ACLU Applauds Pentagon Memo Stating Military Detainees Covered By Geneva Conventions, But Justice Department Tells Congress It Should "Ratify" Broken Military Commission System
FOR IMMEDIATE RELEASE
Washington, DC – After more than four years of lawlessness, the Defense Department took a big first step toward complying with federal law, by stating that it will comply with Article 3 of the Geneva Conventions when holding detainees. However, just hours after the announcement of the new Pentagon policy, a top Justice Department lawyer urged Congress to “ratify” the military commissions that the Supreme Court invalidated two weeks ago.
“The Pentagon’s decision is wholly appropriate, in light of the Supreme Court’s ruling in Hamdan v.

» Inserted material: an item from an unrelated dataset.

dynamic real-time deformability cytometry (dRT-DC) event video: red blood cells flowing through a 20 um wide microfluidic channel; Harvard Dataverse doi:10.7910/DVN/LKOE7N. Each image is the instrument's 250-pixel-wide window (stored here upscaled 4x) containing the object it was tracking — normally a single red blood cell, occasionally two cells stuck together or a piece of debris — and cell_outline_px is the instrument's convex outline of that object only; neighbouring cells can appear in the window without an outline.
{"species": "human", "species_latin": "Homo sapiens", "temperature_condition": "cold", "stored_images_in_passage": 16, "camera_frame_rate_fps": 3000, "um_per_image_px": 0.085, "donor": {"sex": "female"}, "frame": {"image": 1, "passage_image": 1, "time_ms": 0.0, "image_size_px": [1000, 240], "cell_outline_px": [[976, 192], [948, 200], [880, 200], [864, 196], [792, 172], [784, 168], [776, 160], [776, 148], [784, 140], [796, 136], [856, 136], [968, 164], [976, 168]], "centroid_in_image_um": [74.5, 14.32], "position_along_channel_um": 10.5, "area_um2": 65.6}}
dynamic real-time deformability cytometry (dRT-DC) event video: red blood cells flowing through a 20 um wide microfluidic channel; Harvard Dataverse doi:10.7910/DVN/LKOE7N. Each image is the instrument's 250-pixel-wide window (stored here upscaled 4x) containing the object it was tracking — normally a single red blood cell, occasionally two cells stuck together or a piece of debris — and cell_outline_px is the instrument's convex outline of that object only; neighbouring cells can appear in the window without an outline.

Rumsfeld, and long overdue,” said ACLU Director Anthony Romero. However, at the same time that the Defense Department is showing signs of heading in the direction of restoring the rule of law, the Justice Department is urging Congress to abandon it.
The new Pentagon policy reversed a prior Bush Administration claim that detainees were not protected by Article 3 of the Geneva Conventions. In policies developed in early 2002 by President Bush, Attorney General Gonzales and top Defense Department and Justice Department officials – over the objections of then-Secretary of State Colin Powell – the Administration took the position that individuals held at Guantánamo Bay and many other detainees were not entitled to the basic legal protections outlined in the Geneva Conventions. The July 7, 2006 memorandum from Deputy Secretary of Defense Gordon England reversed the earlier policy.

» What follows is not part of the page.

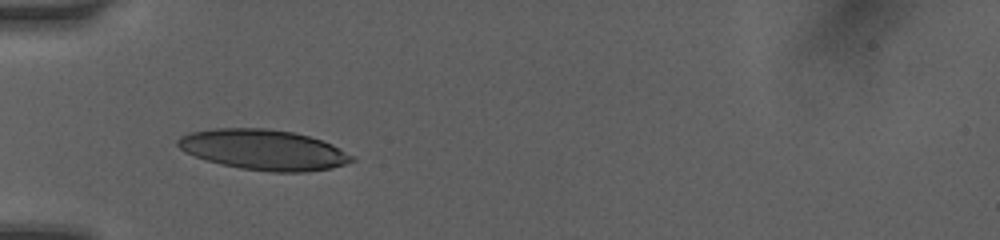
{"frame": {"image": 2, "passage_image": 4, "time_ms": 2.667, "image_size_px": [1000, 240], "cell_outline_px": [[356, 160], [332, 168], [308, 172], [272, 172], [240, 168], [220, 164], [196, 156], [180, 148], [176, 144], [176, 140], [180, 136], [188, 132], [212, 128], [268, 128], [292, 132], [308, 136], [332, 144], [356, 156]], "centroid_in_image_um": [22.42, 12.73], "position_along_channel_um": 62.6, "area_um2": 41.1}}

The Pentagon memorandum comes on the heels of the Supreme Court’s decision in Hamdan v. Rumsfeld that ruled the military commissions established by President Bush to try detainees at Guantánamo Bay are illegal. Congress has started a series of hearings, including three hearings this week, to decide how to try these detainees. Twenty retired generals and admirals, along with prominent senators such as Armed Services Committee Chairman John Warner, and Senators John McCain and Lindsey Graham, have stated that the court-martial system should be the working model. But at the first hearing on the subject this morning in the Senate Judiciary Committee, Acting Assistant General for the Office of Legal Counsel Steven Bradbury urged Congress to codify the military commissions that the Supreme Court had found to be illegal.
“It’s time for the government to stop trying to weasel out of obeying the Supreme Court and federal law. The Supreme Court made clear that the government could start putting people on trial at Guantanamo immediately if it follows court-martial procedures. We have the best military justice procedures in the world, but the Justice Department is telling Congress to use a broken system instead of the best one.”